Considerations for Changing a Failing Regimen
As with the initiation of antiretroviral therapy, the decision
to change regimens should be approached with careful consideration
of several complex factors. These factors include: recent clinical
history and physical examination; plasma HIV RNA levels measured
on two separate occasions; absolute CD4+
T lymphocyte count and
changes in these counts; remaining treatment options in terms of
potency, potential resistance patterns from prior antiretroviral
therapies and potential for compliance/tolerance; assessment of
adherence to medications; and preparation of the patient for the
implications of the new regimen which include side effects, drug
interactions, dietary requirements and possible need to alter concomitant
medications. Failure of a regimen may occur for many reasons, including
initial viral resistance to one or more agents, altered absorption
or metabolism of the drug, multi-drug pharmacokinetics that adversely
affects therapeutic drug levels, and poor patient adherence to a
regimen. In this regard, it is important to carefully assess patient
adherence prior to changing antiretroviral therapy; health care
workers involved in the care of the patient, such as the case manager
or social worker, may be of assistance in this evaluation. Clinicians
should be aware of the prevalence of mental health disorders and
psychoactive substance use disorders in certain HIV-infected persons;
inadequate mental health treatment services may jeopardize the ability
of such individuals to adhere to their medical treatment. Proper
identification of and intervention in these mental health disorders
can greatly enhance adherence to medical HIV treatment.

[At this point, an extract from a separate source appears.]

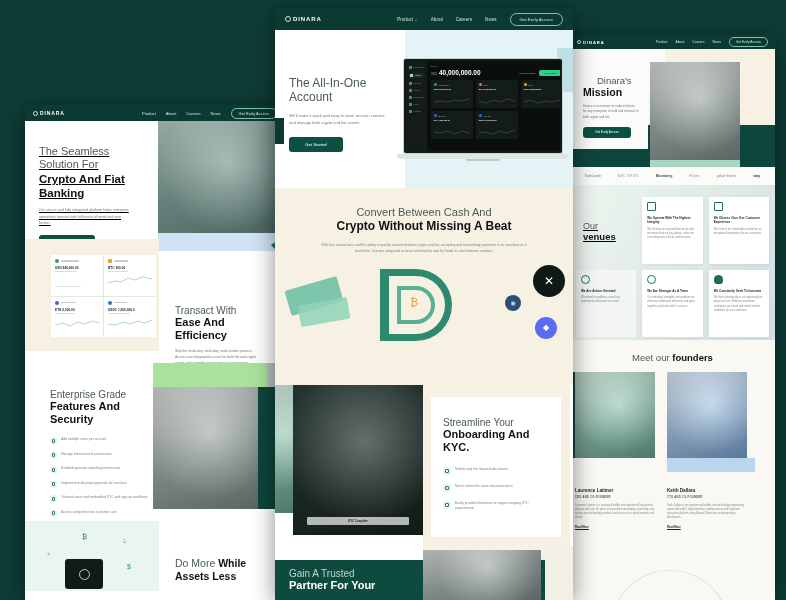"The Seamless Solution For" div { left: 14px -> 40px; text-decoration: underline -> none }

It is important to distinguish between the need to change therapy
due to drug failure versus drug toxicity. In the latter case, it
is appropriate to substitute one or more alternative drugs of the
same potency and from the same class of agents as the agent suspected
to be causing the toxicity. In the case of drug failure where more
than one drug had been used, a detailed history of current and past
antiretroviral medications, as well as other HIV-related medications,
should be obtained. Testing for antiretroviral drug resistance may
also be very helpful in maximizing the number of active drugs in
a regimen (Testing for Drug
Resistance). Viral resistance to antiretroviral drugs
is an important, but not the only, reason for treatment failure.

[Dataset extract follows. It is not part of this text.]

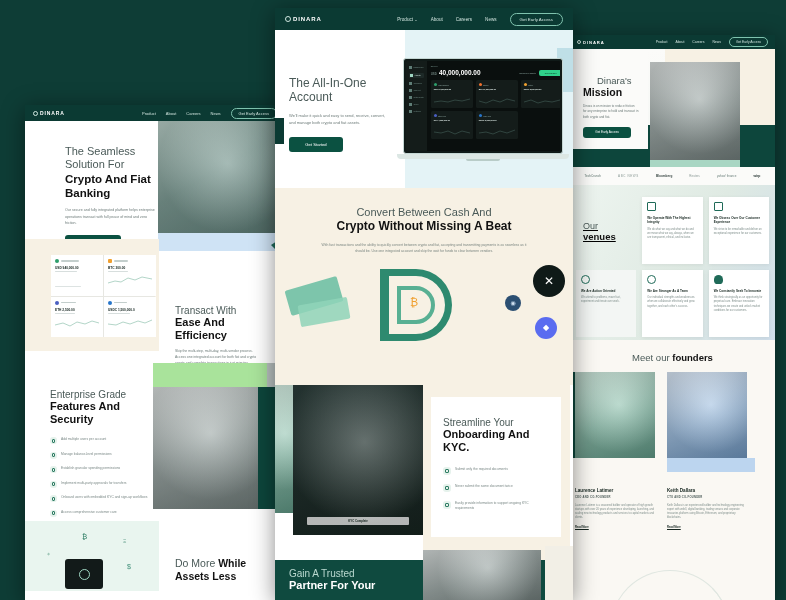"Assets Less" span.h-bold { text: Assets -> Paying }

Genetically distinct viral variants emerge in each HIV-infected
individual over time after initial infection. Viruses with single
drug resistant mutations exist even prior to therapy, but are selected
for replication by antiviral regimens that are only partially suppressive.
The more potent a regimen is in durably suppressing HIV replication,
the less likely the emergence of resistant variants. Thus the goal
of therapy should be to reduce plasma HIV RNA to below detectable
limits using the most sensitive assay available (<50 copies/mL),
thereby providing the strongest genetic barrier possible to the
emergence of resistance.
Three different populations of patients should be considered with
regard to a change in therapy: 1) individuals who are receiving
incompletely suppressive antiretroviral therapy, such as single
or double nucleoside therapy, with detectable or undetectable plasma
viral load (discussed further below); 2) individuals who have been
on potent combination therapy and whose viremia was initially suppressed
to undetectable levels but has again become detectable; and 3) individuals
who have been on potent combination therapy and whose viremia was
never suppressed to below detectable limits.